Which lines of the entries contain the string "left"? Please find them and copy them.

• _Provided material_:

==*==

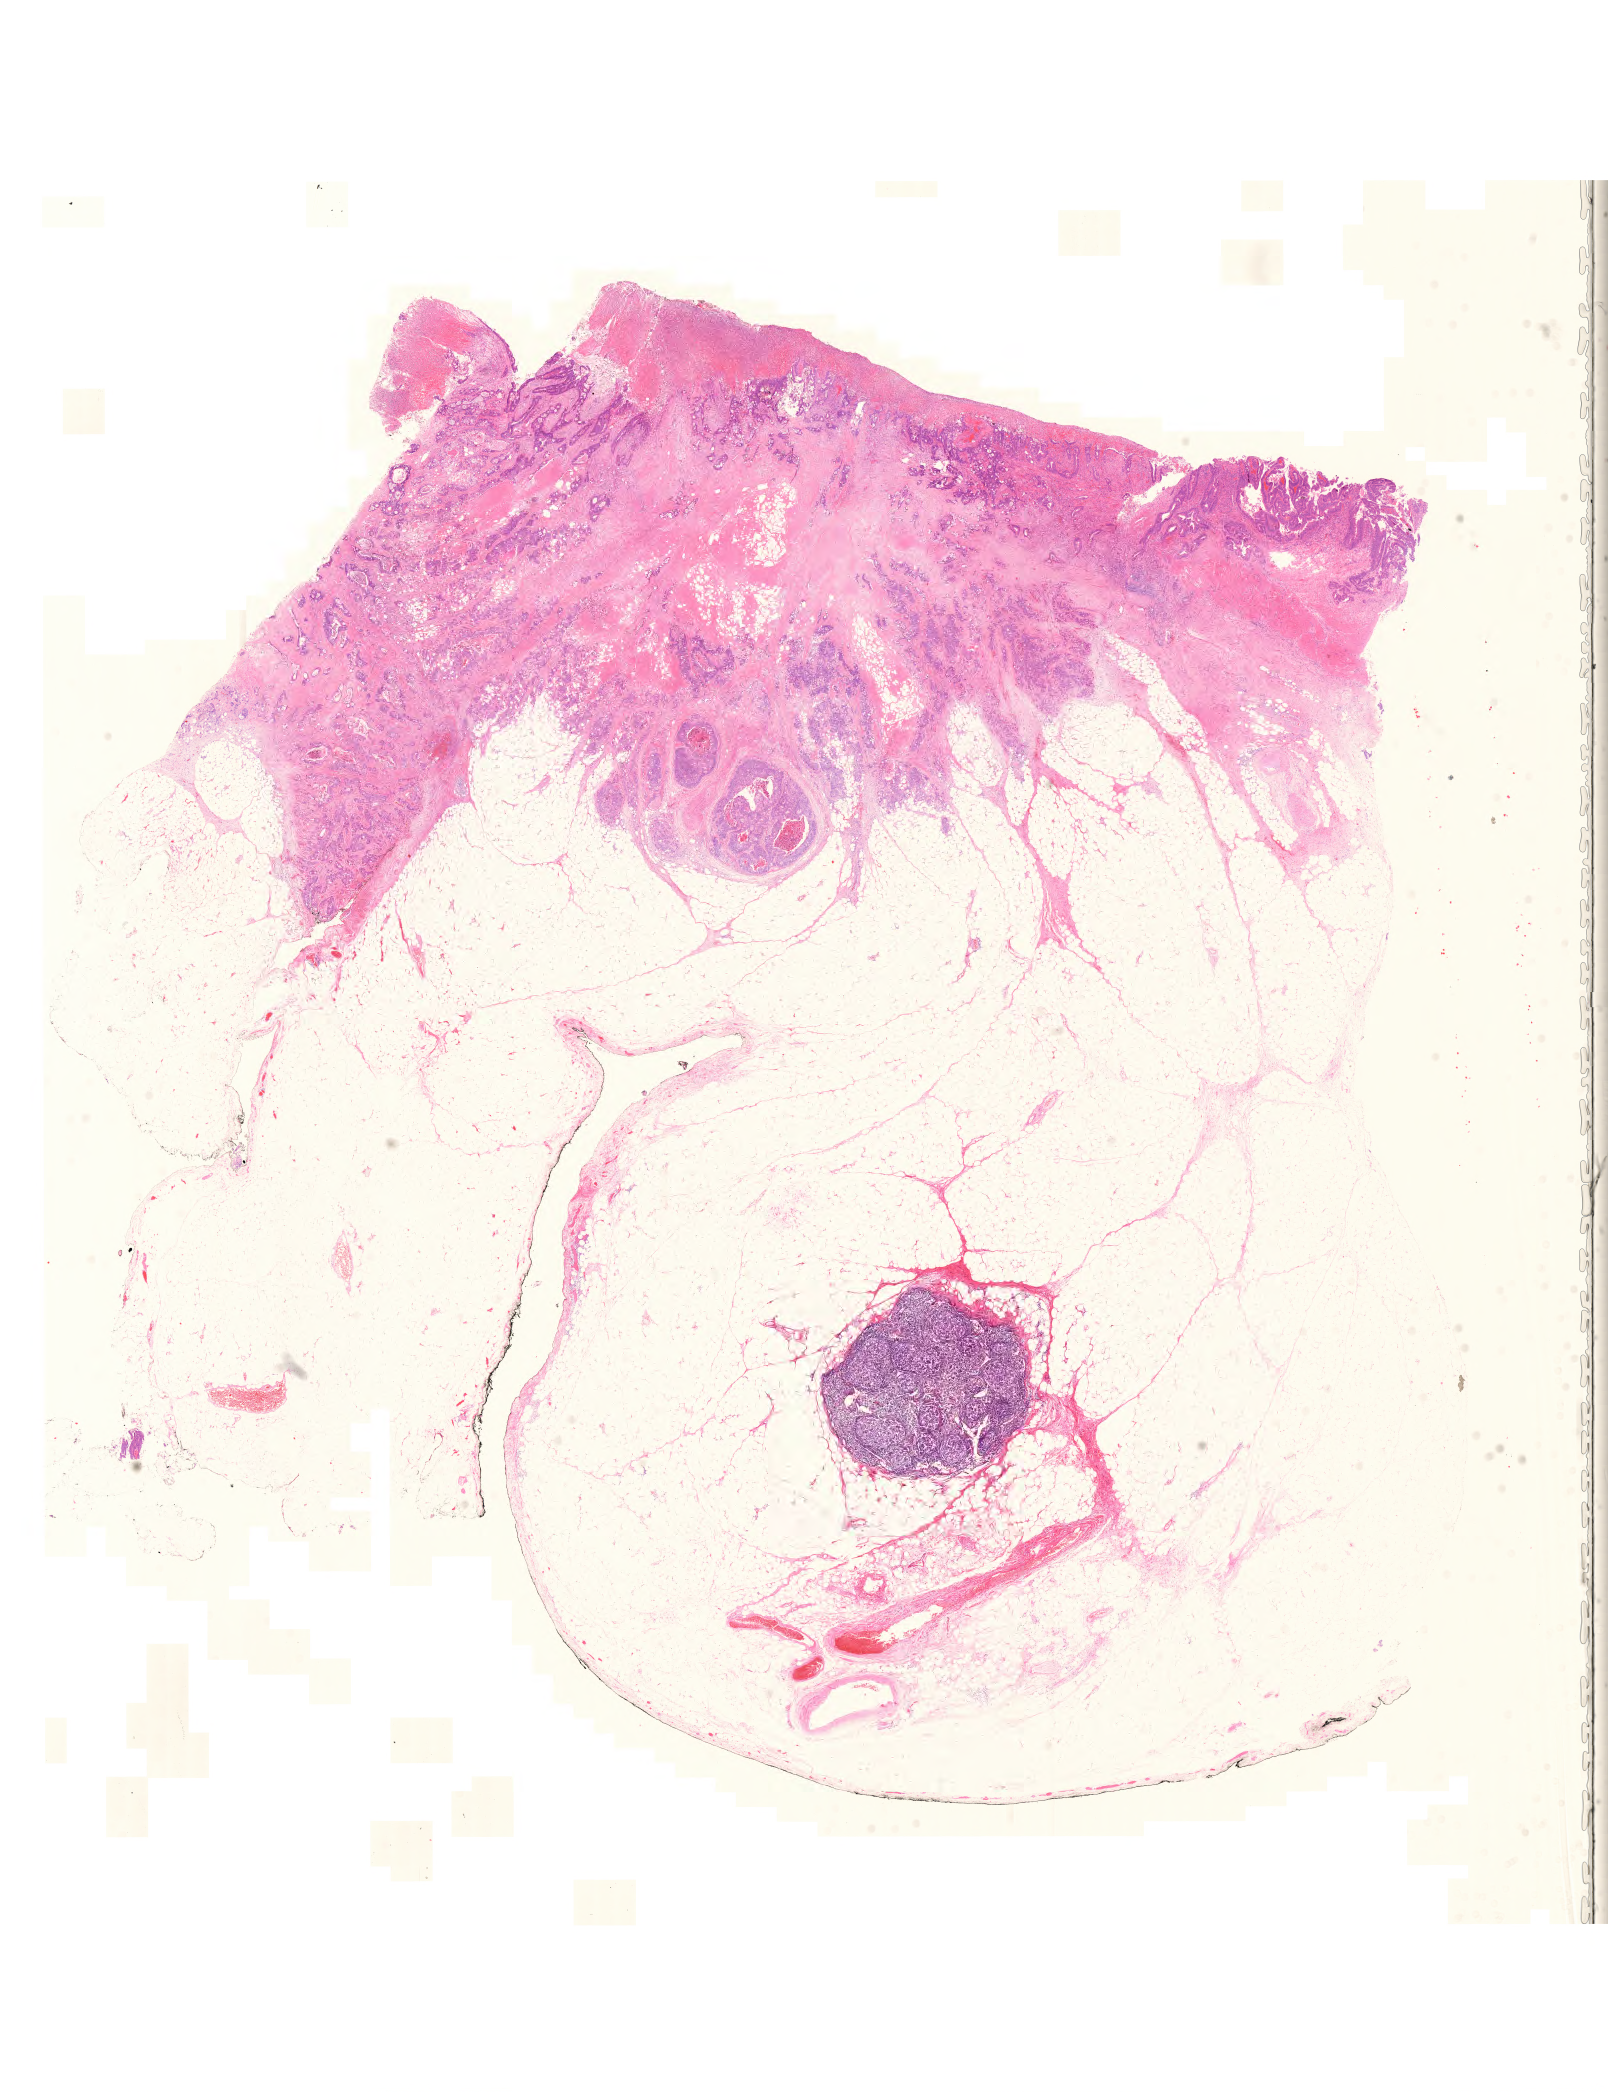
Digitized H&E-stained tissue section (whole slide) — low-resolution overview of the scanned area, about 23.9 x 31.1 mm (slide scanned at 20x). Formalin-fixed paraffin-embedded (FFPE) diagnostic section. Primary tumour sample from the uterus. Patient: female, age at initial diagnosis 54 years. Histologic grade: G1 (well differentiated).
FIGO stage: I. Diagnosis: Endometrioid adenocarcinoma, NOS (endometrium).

==*==

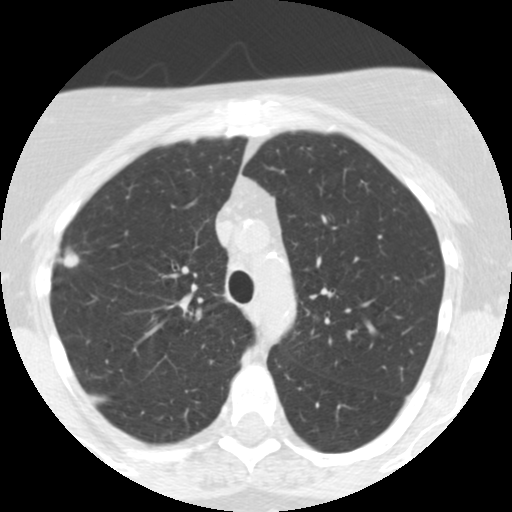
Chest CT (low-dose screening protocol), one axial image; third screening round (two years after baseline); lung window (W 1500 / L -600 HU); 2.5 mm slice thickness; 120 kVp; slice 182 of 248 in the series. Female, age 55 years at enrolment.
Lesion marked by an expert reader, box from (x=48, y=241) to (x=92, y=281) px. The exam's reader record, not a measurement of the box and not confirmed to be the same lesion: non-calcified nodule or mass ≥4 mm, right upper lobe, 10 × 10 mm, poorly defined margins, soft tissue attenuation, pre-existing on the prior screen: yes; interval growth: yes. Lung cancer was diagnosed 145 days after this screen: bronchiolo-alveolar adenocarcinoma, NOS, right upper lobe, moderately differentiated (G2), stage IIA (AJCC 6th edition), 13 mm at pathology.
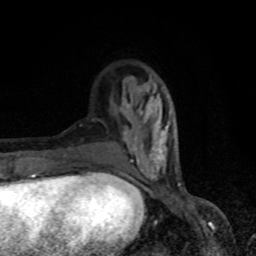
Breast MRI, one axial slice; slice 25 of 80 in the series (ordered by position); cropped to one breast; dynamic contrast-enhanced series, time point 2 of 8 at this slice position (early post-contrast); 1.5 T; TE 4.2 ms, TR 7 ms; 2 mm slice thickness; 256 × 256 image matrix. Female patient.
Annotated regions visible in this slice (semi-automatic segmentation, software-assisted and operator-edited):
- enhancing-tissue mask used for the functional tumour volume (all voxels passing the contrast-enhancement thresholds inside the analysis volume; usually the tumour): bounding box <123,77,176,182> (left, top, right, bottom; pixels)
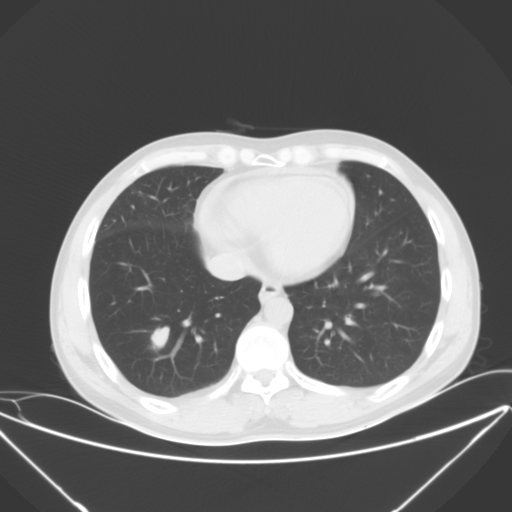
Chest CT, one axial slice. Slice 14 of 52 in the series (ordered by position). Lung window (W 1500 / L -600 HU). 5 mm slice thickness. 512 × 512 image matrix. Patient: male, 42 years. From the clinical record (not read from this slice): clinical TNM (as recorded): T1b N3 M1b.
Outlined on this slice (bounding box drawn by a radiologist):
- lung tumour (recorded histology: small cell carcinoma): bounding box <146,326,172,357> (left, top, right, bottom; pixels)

==*==

• _Reply to the exercise_:
- enhancing-tissue mask used for the functional tumour volume (all voxels passing the contrast-enhancement thresholds inside the analysis volume; usually the tumour): bounding box <123,77,176,182> (left, top, right, bottom; pixels)
- lung tumour (recorded histology: small cell carcinoma): bounding box <146,326,172,357> (left, top, right, bottom; pixels)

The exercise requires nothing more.